Problem requirements:
Please report, as a single number, how many lines in the entries include the string "pixels".

*** Entries supplied ***

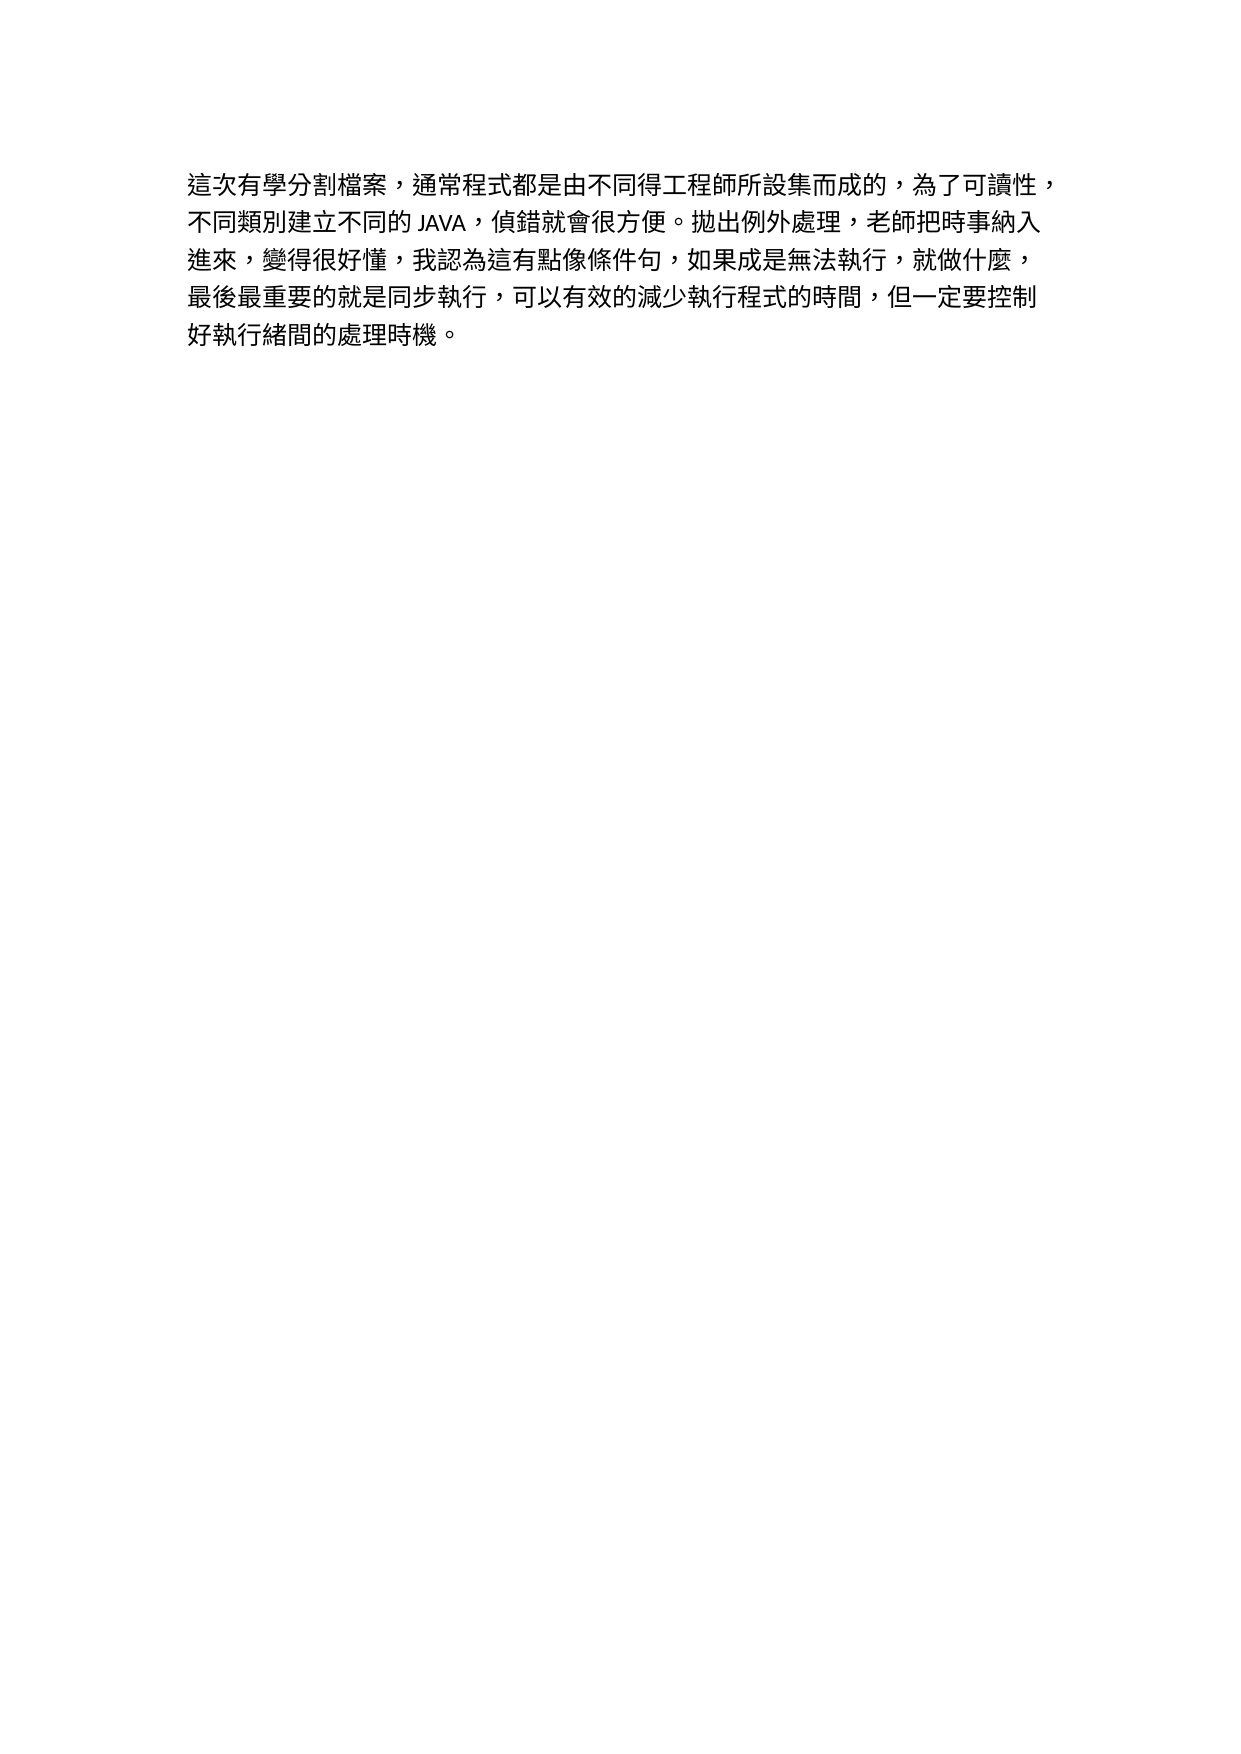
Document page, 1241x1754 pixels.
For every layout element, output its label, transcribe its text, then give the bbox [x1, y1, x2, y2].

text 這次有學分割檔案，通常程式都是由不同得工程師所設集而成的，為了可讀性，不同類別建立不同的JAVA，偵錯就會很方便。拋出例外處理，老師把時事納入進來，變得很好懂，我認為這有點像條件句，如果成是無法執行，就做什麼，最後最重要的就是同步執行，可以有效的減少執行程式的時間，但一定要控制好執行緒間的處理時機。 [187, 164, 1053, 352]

***
*** Entries supplied ***

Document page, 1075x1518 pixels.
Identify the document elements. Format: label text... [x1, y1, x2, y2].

***

Solved exercise:
2